The point it to be able to enumerate all available clocks for
consideration of their properties; get_clock() provides a simple way
to coarsely say "a clock like _this_" for the common instances of
"this". | * another function for querying the properties of a clock
No, that's why you get a clock object back. You can examine it directly
for defined metadata names (epoch, precision, underlying-os-clock-name,
etc). In exactly the fashion you appear to want for the top level
offerings: by knowing the metadata property names. | All those functions accomplish is to increase the complexity of the API, the
| documentation and the implementation. It's one more special case for the user
| to learn:
| "To find out what functions are available, use dir(module), except for clocks,
| where you have to use time.get_clocks()."
But dir(module) _will_ list monotonic et al anyway, and possibly matching
public clock list names. get_clock() is only for when you want to dig
around more flexibly. | Another problem with get_clock() -- it will be an attractive nuisance for the
| sort of person who cares about symmetry and completeness. You will have a
| steady trickle of "feature requests" from users who are surprised that not
| every combination of features is supported. Out of the eight or sixteen or
| thirty-two potential clocks that get_clock() tempts the user with, only three
| or five will actually exist.
And the optional "clocklist" parameter addresses such feaping creaturism
by providing a hook for _other_ modules to offer a clock list. Such as a
list of syntheic clocks with cool (or insane:-) properties. Without
burdening the time module. | The only advantage of get_clock is that you don't need to know the *name* of a
| platform clock in order to use it, you can describe it with a series of flags
| or enums. But in practice, that's not an advantage, that's actually a
| disadvantage. Consider:
| "Which clock should I use for such-and-such a task, foo or bar?"

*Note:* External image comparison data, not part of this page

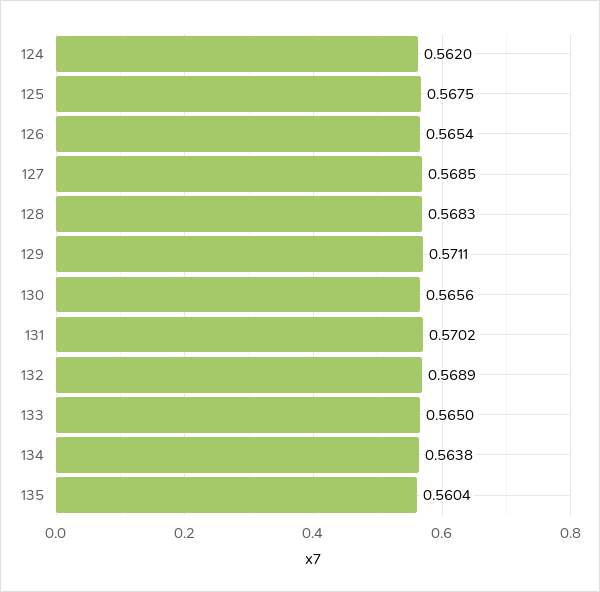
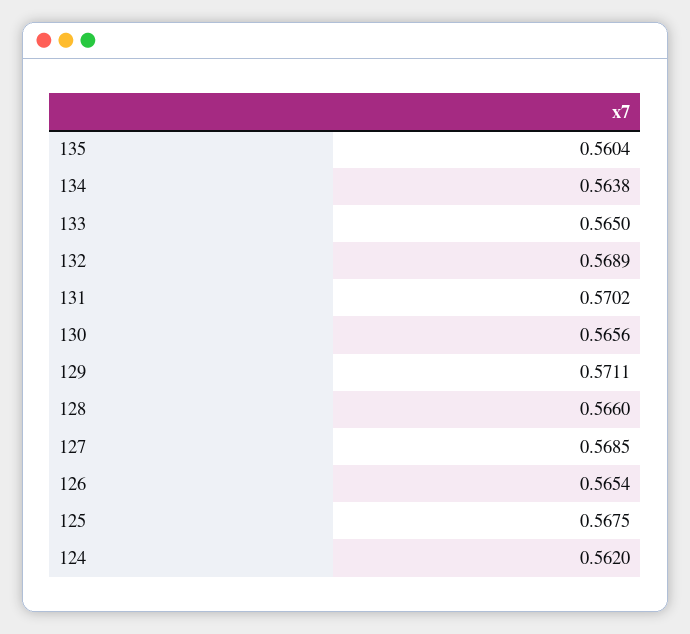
  {
    "124": 0.562,
    "125": 0.5675,
    "126": 0.5654,
    "127": 0.5685,
-   "128": 0.5683,
+   "128": 0.566,
    "129": 0.5711,
    "130": 0.5656,
    "131": 0.5702,
    "132": 0.5689,
    "133": 0.565,
    "134": 0.5638,
    "135": 0.5604
  }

What's your list of foo, bah? Again, I'm not talking about removing
monotonic et al. I'm talking about exposing the alternatives for when
the chosen-by-the-module monotonic doesn't fit. | versus
| "Which clock should I use for such-and-such a task, get_clock(spam, eggs,
| cheese) or get_clock(ham, eggs, truffles)?"
One hopes the user knows the task. Then they can specify cheese or
truffles. Again, only if they feel they need to because the bare
monotonic et al don't fit, or was too vague. | The mere mechanics of talking about these clocks will suffer because they
| aren't named.
But they _can_ be named! get_clock() is for when you don't know or care
their names, only their behaviours! And also for when an available clock
_wasn't_ one returned by the monotonic et al names.
Cameron Simpson <firstname.lastname@example.org> DoD#743 http://www.cskk.ezoshosting.com/cs/
I do not trust thee, Cage from Hell, / The reason why I cannot tell, /
But this I know, and know full well: / I do not trust thee, Cage from Hell.